I've been thinking a lot lately about journeys and endings.
On all levels. In all ways.
A school year with a great class is a wonderful journey and sad ending.
Working with the same 5 kids (for 6 weeks) trying to get them to understand and correctly calculate subtraction is a terrible journey but a happy ending.
The other day, I was inspired to make Tinga for dinner. I had all of the ingredients, so I got started. Half way through, I realized that I didn't have enough white or purple onions, so I mixed them. Well, they really don't mix. Whites are mild and transparent in cooking while purples are quite strong and overpowering. My meal was falling apart in front of me. Pissed off that it wasn't looking like the recipe, I left for the store to get all white onions. Upon returning, I basically started all over. I was gonna get this RIGHT. And I was STARVING. We sat down to eat at 6:30 p.m. (our usual time is 4:30 p.m.) and the meal was DELICIOUS! I sat there staring at my plate and thought to myself, "Boy, I sure hated the journey of getting this meal together but I sure loved the ending."

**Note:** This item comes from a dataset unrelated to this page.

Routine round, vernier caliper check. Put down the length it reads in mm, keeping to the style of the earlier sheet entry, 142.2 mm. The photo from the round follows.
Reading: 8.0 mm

My dad lost a good friend over the week. And my good friend lost his dad. And it's been 5 years now without Greg. And 6 years now without Lula. Those endings are too sad. I think to myself, "Boy, I sure loved their journeys and hate the ending." The ending from our position, anyways. I know in my heart that they are in better places. But for us, those here, I just wish we had more time to see their journeys.